EXERCISE GOAL ->
Copy out the entries below exactly as they stand, but only from the line containing "Радуј се, јер се немудри умудрише" through the line containing "Радуј се, преподобни Науме".

DATA EXTRACT ->
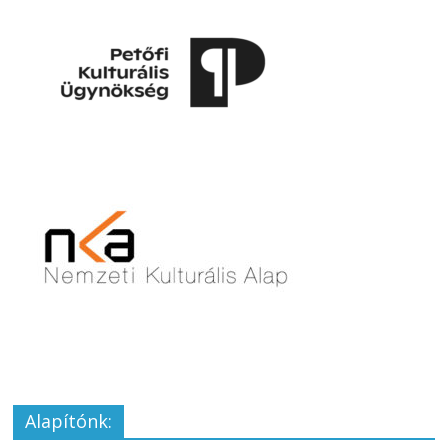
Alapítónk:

---

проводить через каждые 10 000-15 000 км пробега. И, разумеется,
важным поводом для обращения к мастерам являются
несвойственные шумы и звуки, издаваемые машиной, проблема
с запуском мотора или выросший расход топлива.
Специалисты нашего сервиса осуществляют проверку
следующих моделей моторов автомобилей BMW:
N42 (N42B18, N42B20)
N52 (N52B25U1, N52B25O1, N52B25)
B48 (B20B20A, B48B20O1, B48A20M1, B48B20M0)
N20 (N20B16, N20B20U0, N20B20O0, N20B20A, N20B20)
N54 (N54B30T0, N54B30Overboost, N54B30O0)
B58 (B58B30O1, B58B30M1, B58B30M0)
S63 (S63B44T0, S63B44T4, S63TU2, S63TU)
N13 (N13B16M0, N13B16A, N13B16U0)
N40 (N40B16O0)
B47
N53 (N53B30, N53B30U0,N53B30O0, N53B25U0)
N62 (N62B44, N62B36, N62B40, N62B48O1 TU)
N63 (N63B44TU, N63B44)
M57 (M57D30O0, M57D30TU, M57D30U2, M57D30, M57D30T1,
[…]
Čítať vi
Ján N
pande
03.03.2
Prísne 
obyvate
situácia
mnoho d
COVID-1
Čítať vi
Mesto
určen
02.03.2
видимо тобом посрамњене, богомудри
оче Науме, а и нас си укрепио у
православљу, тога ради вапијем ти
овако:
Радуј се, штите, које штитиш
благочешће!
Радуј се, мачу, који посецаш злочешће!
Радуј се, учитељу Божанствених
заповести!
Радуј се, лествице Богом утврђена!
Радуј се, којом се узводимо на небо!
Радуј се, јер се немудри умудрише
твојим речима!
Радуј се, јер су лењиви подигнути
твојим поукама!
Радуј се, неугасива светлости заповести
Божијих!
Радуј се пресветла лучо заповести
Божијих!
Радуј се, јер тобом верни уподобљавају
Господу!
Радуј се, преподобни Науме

EXPECTED ANSWER ->
Радуј се, јер се немудри умудрише
твојим речима!
Радуј се, јер су лењиви подигнути
твојим поукама!
Радуј се, неугасива светлости заповести
Божијих!
Радуј се пресветла лучо заповести
Божијих!
Радуј се, јер тобом верни уподобљавају
Господу!
Радуј се, преподобни Науме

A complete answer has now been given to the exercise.